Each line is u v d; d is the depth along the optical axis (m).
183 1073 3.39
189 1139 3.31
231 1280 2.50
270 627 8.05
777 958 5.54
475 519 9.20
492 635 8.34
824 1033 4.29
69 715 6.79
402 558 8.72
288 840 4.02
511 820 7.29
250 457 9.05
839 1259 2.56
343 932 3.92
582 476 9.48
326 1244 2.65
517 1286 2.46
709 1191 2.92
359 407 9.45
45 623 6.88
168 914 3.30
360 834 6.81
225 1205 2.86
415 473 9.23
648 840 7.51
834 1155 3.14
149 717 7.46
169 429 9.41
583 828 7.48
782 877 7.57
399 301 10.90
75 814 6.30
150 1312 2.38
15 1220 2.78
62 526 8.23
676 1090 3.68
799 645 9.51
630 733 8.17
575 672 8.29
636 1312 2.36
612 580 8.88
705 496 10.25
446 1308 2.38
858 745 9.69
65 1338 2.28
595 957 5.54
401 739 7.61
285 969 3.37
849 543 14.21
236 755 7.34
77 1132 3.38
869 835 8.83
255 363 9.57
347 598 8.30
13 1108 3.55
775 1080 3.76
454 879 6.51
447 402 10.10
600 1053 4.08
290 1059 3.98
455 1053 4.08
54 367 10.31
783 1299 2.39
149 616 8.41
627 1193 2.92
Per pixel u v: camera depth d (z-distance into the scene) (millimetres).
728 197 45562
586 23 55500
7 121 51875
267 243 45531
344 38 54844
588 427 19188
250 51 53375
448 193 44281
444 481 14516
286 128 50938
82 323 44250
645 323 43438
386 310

*What the task requires:* Answer with a single number: how many lines in the data above have the string "depth" in them?

*Answer for this exercise:* 2